Однако, думается, реальной причиной разгона общественного комитета было, в сущности, то же, что тремя годами ранее привело к разгону Учредительного собрания, - опасение, что обузданная, лишенная политического влияния, прессы, организационных структур, но не умершая оппозиция получит в лице комитета помощи голодающим организационную форму, с которой при полной дискредитации "военного коммунизма" невозможно будет не считаться. Имелся и еще один аспект: за годы "военного коммунизма" успели в значительной мере сложиться и определенный стиль руководства, который ныне мы называем "командным", и административная система, ставшая проводником командных импульсов. В эту систему уже входил и весьма разросшийся аппарат "чрезвычайных" учреждений. В той поддержке, которую Всероспомгол получил от не ликвидированных еще форм общественно-экономической деятельности, в частности от кооперативов, административная система безошибочно усмотрела вызов своему существованию.
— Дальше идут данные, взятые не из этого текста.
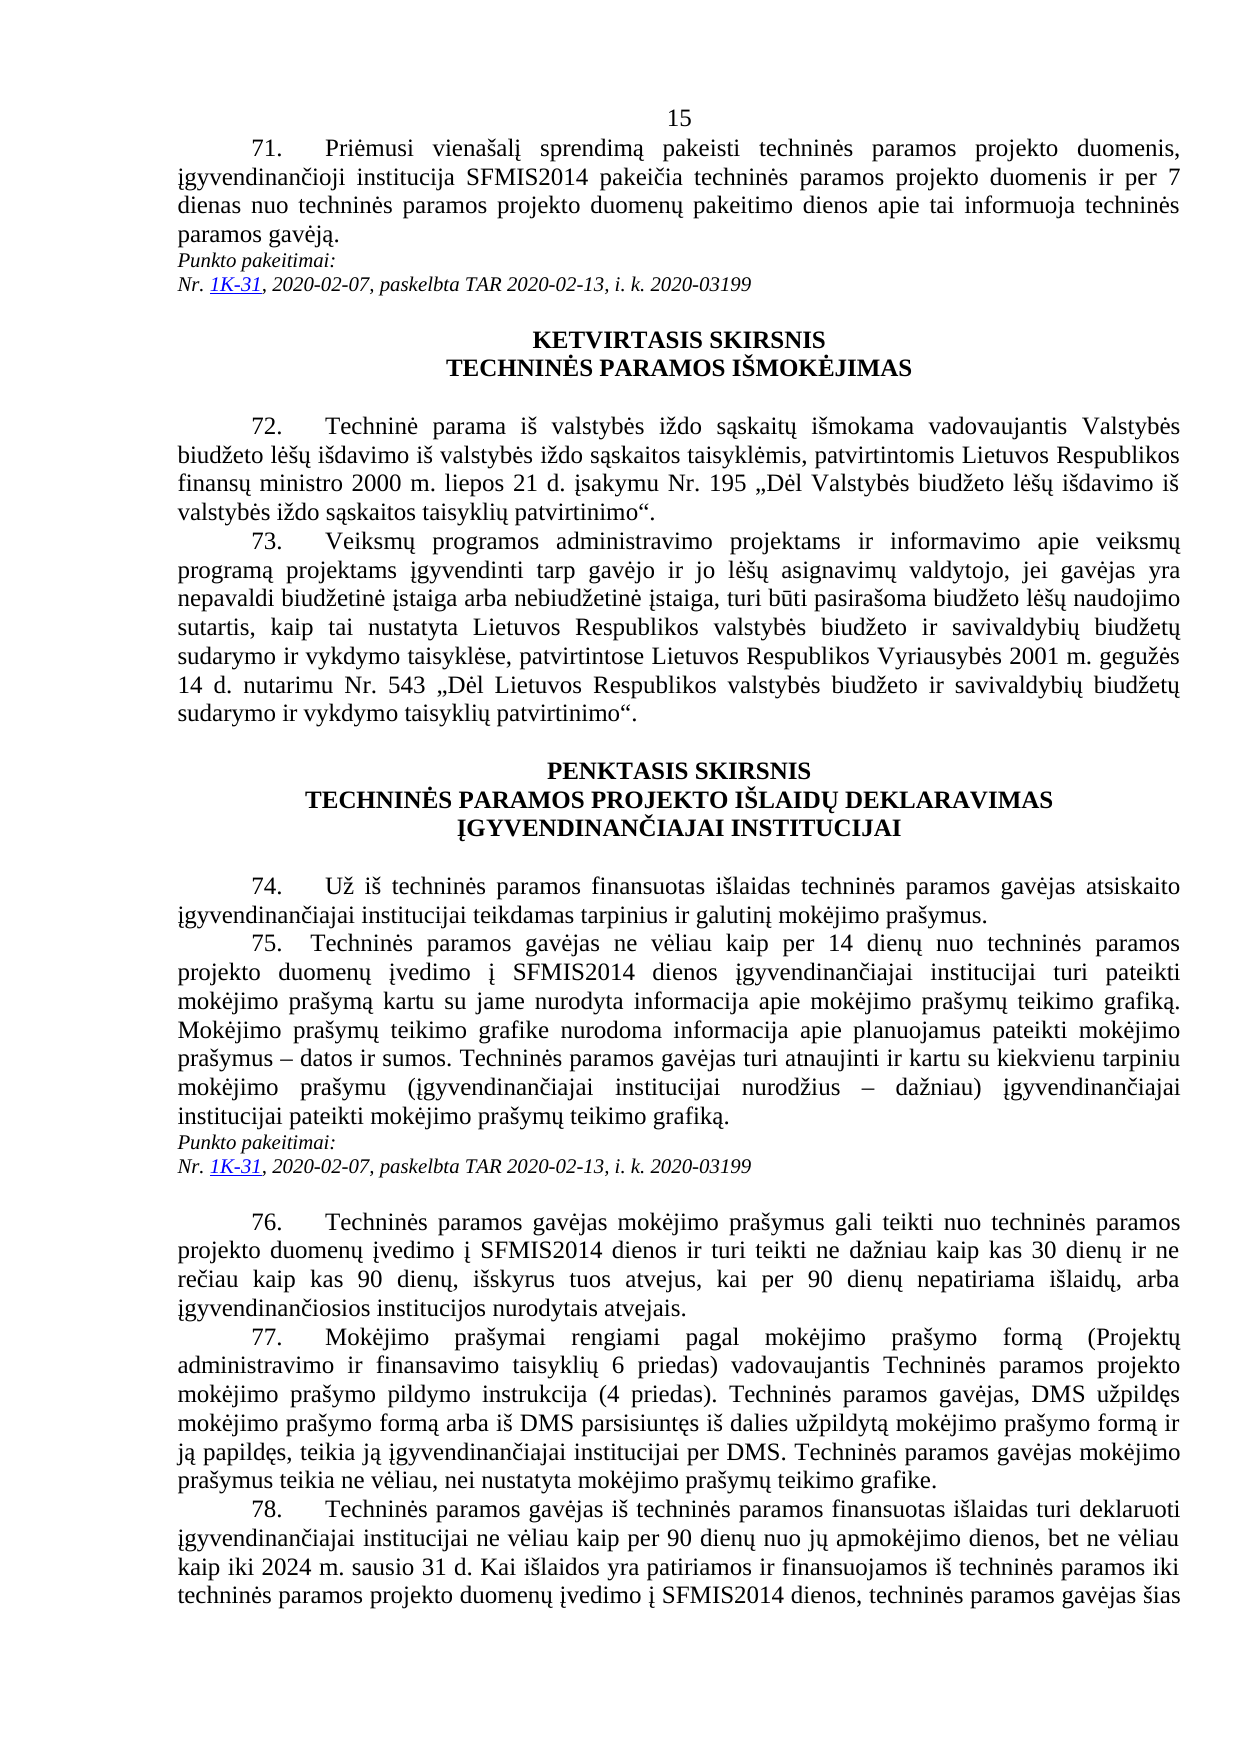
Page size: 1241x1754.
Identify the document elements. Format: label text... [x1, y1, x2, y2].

text 73. Veiksmų programos administravimo projektams ir informavimo apie veiksmų programą projektams įgyvendinti tarp gavėjo ir jo lėšų asignavimų valdytojo, jei gavėjas yra nepavaldi biudžetinė įstaiga arba nebiudžetinė įstaiga, turi būti pasirašoma biudžeto lėšų naudojimo sutartis, kaip tai nustatyta Lietuvos Respublikos valstybės biudžeto ir savivaldybių biudžetų sudarymo ir vykdymo taisyklėse, patvirtintose Lietuvos Respublikos Vyriausybės 2001 m. gegužės 14 d. nutarimu Nr. 543 „Dėl Lietuvos Respublikos valstybės biudžeto ir savivaldybių biudžetų sudarymo ir vykdymo taisyklių patvirtinimo“. [177, 526, 1181, 727]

Михаил Осоргин писал во "Временах": "Нескольких дней оказалось достаточно, чтобы в голодные губернии отправились поезда картофеля, тонны ржи, возы овощей - из центра и Сибири, как в кассу общественного комитета потекли отовсюду деньги, которых не хотели дать комитету официальному *. Огромная работа была произведена разбитыми, но еще не вполне уничтоженными кооперативами, и общественный комитет, никакой властью не облеченный, опиравшийся лишь на нравственный авторитет образовавших его лиц **, посылал всюду распоряжения, которые исполнялись с готовностью и радостно всеми силами страны..." 15.